__Problem to solve__
Would you write out each line of the material below exactly, skipping every picture?
(Stored data Opens)
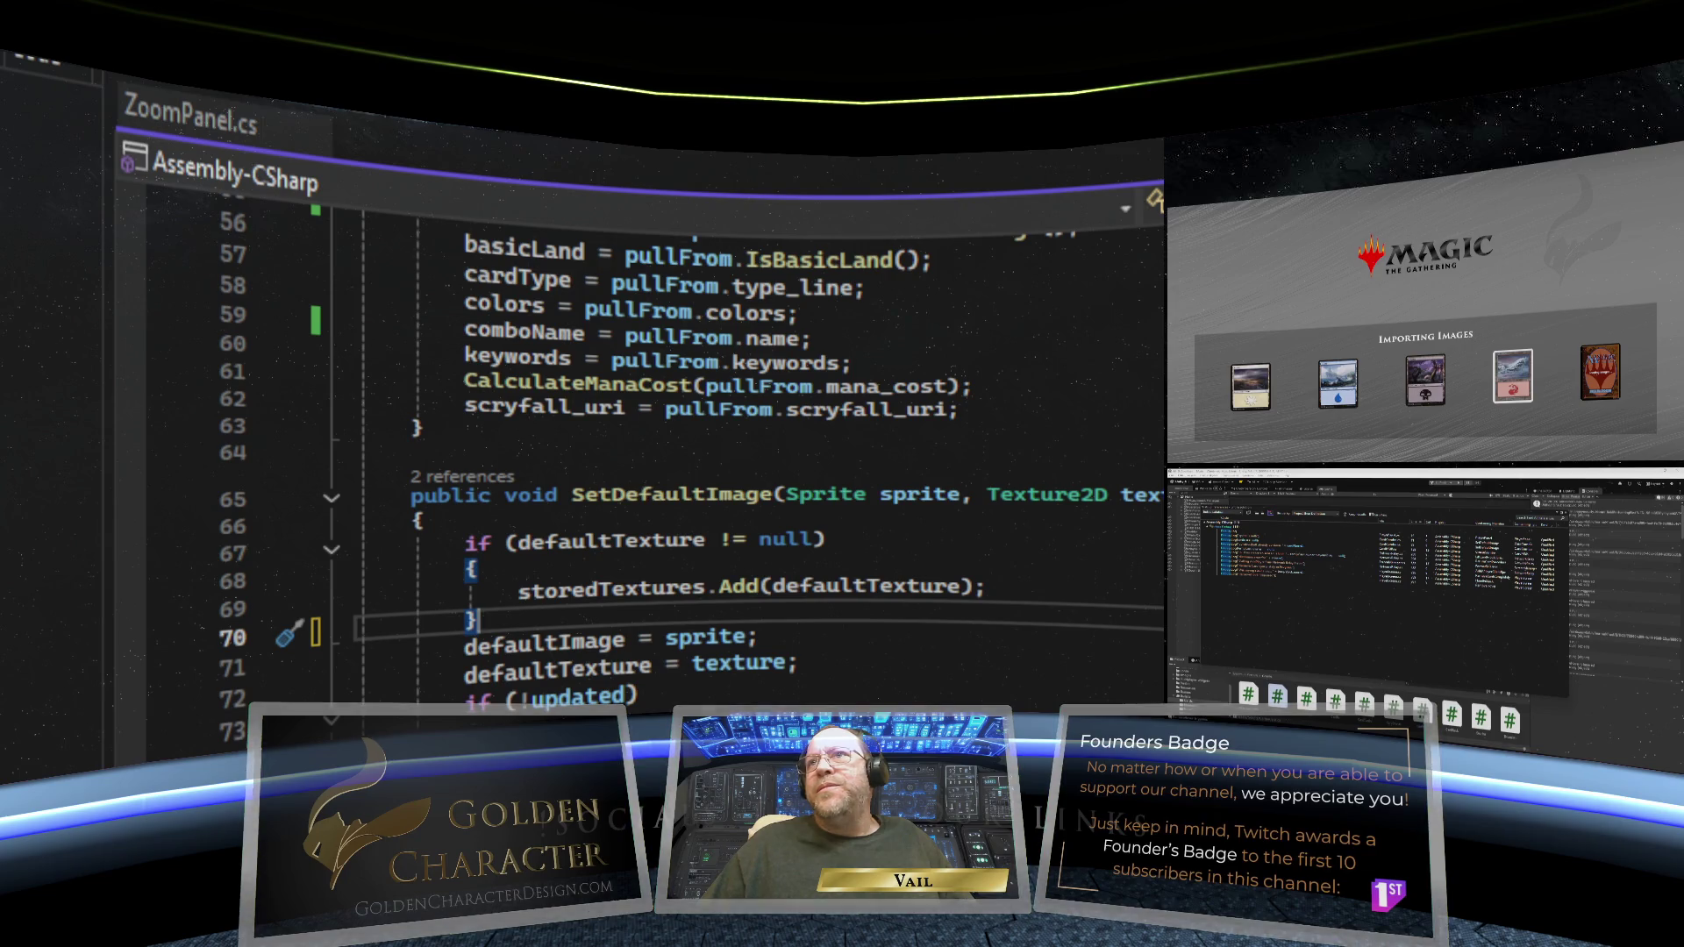
- Delete the 'combosBuilt already contains' Debug.Log on line 139 in the else branch
key(F3)
key(F3)
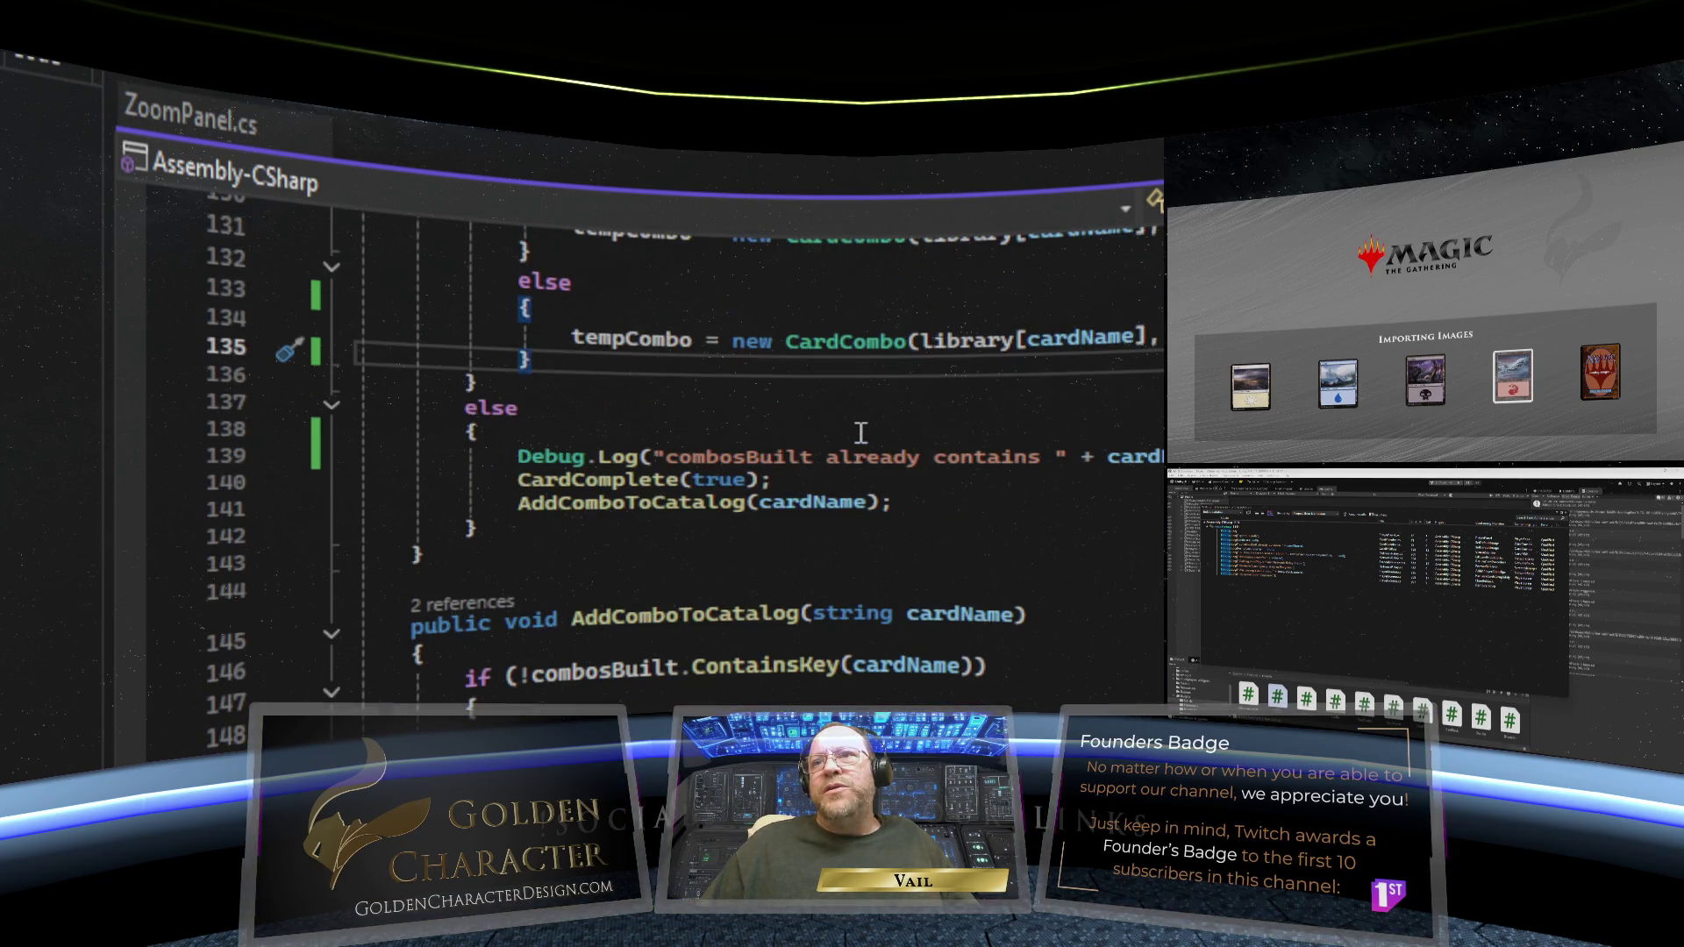
key(F3)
(Stored data Closes)
__Completed exercise__
- Delete the 'combosBuilt already contains' Debug.Log on line 139 in the else branch
key(F3)
key(F3)
key(F3)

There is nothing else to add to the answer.